Whether you are advising a claimant or respondent, employment law in all its complexities can present a formidable challenge, especially in discrimination claims. ‘Writing this book has felt a little like trying to catch leaves in the autumn, ’declare the authors, Keen & Oulton in their 400 page paperback. ‘As the winds of change have continued to gust through this area of the law, it seems as though [we] have been standing under the tree for a very long time indeed’. They caught the leaves for us!
Quite so! Which explains better than we can why, if you are an employment lawyer, you should know about –and buy -- the descriptively titled ‘Disability Discrimination in Employment’ recently published by OUP in 10 chapters with 5 appendices. Confronted with the grim realities of an employment tribunal, you will certainly find this book an invaluable help in preparing for it if you have not covered this aspect of equality policy before.
“Keen & Oulton” contains everything you need to know -- in particular, about running a disability discrimination claim, or defending one, both in terms of procedure and substantive law, and there is a masterful index with excellent detail.

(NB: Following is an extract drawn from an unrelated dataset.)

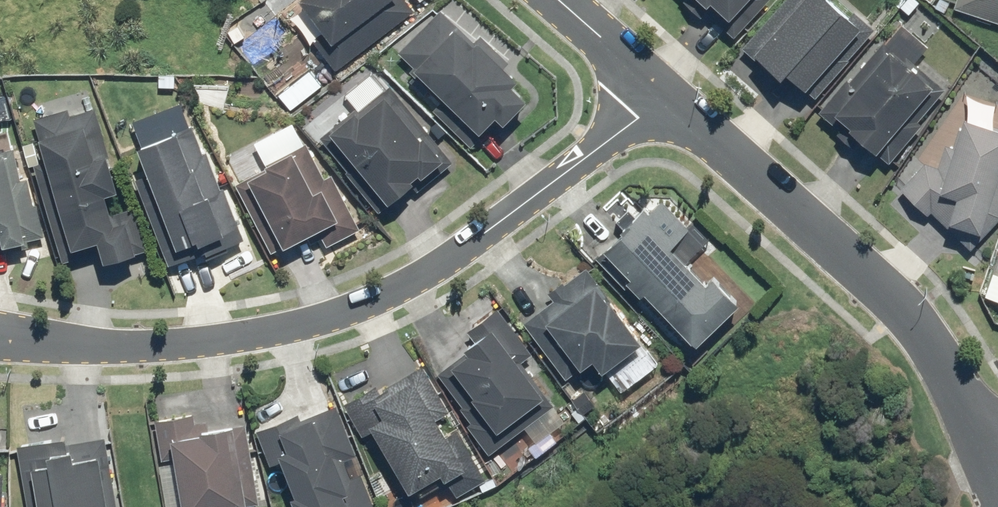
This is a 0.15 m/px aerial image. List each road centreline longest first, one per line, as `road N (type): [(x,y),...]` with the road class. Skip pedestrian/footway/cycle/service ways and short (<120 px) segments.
road 1 (residential): [(665,95),(456,257),(341,318),(205,341),(13,343)]
road 2 (residential): [(665,95),(921,334),(990,462)]
road 3 (residential): [(562,0),(665,95)]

And if you’re providing non-contentious advice, the book lends your deliberations and opinions the weight of well nigh unassailable authority.

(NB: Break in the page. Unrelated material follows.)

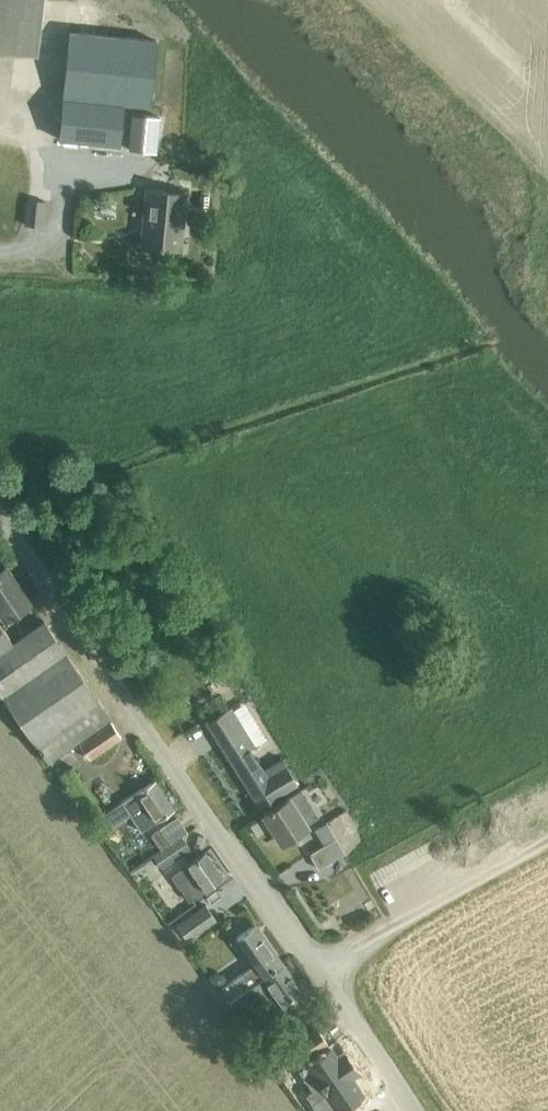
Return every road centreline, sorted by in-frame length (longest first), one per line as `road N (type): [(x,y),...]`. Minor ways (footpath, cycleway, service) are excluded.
road 1 (unclassified): [(0,518),(318,975)]
road 2 (unclassified): [(413,1110),(318,975)]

For convenience and, of course, for the efficient conduct of a case, the book allows quick access to key cases and materials and summarises and distills the concepts set out in the legislation.

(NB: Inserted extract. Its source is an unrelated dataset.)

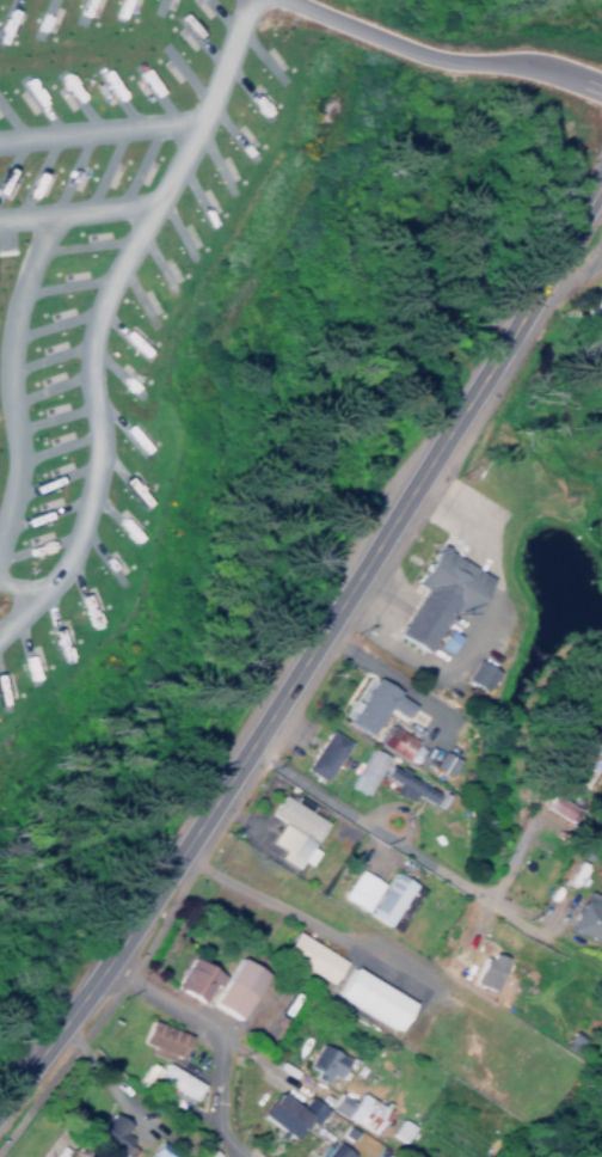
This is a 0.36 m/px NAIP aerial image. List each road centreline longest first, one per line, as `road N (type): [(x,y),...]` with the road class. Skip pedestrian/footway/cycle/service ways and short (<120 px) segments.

Appendices include the Disability Discrimination Act 1995, Parts I, II, and VIII, and Schedules 1 to3, as amended; the Framework Directive for Equal Treatment in Employment and Occupation,; and the Disability Communication Guide produced by the Employers’ Forum on Disability. You’ll also find a list of cases from the Employment Appeal Tribunal, Court of Appeal, and House of Lords, organized by reference to disability.
Distinguished for its logical structure and plain language, the book deals in detail with all the issues pertinent to this complex and evolving area of law including: the meaning of disability…the duty to make reasonable adjustments … victimization … harassment … remedies, and a very helpful chapter on practice and procedure in the tribunal- and much more for the practitioner in this new litigation area.
As you would expect from an excellent work of reference like this, there are extensive tables of cases, legislation, statutory instruments and European legislation.
If you practice regularly or even occasionally in this difficult and often sensitive area, having access to this indispensable book could well make all the difference in helping you achieve a positive outcome for your client, and you will certainly catch all the leaves as they fall.